Can you put every line of text from the records below into a JSON list of strings, one string per line, with blank lines and the pictures left out?

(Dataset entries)
::::::::
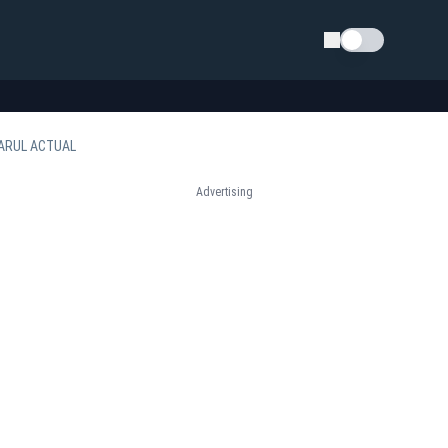
Schimba tema
CARUL ACTUAL
Advertising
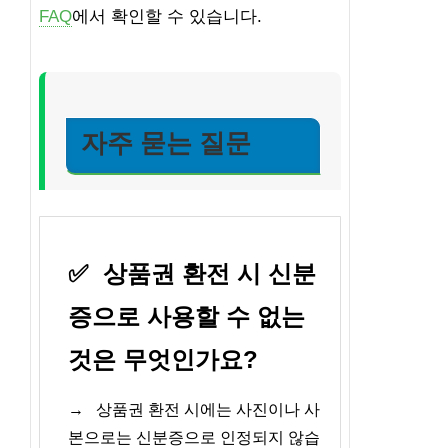
FAQ
에서 확인할 수 있습니다.
자주 묻는 질문
✅
상품권 환전 시 신분
증으로 사용할 수 없는
것은 무엇인가요?
→
상품권 환전 시에는 사진이나 사
본으로는 신분증으로 인정되지 않습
::::::::
**Result**:
[
  "Schimba tema",
  "CARUL ACTUAL",
  "Advertising",
  "FAQ",
  "에서 확인할 수 있습니다.",
  "자주 묻는 질문",
  "✅",
  "상품권 환전 시 신분",
  "증으로 사용할 수 없는",
  "것은 무엇인가요?",
  "→",
  "상품권 환전 시에는 사진이나 사",
  "본으로는 신분증으로 인정되지 않습"
]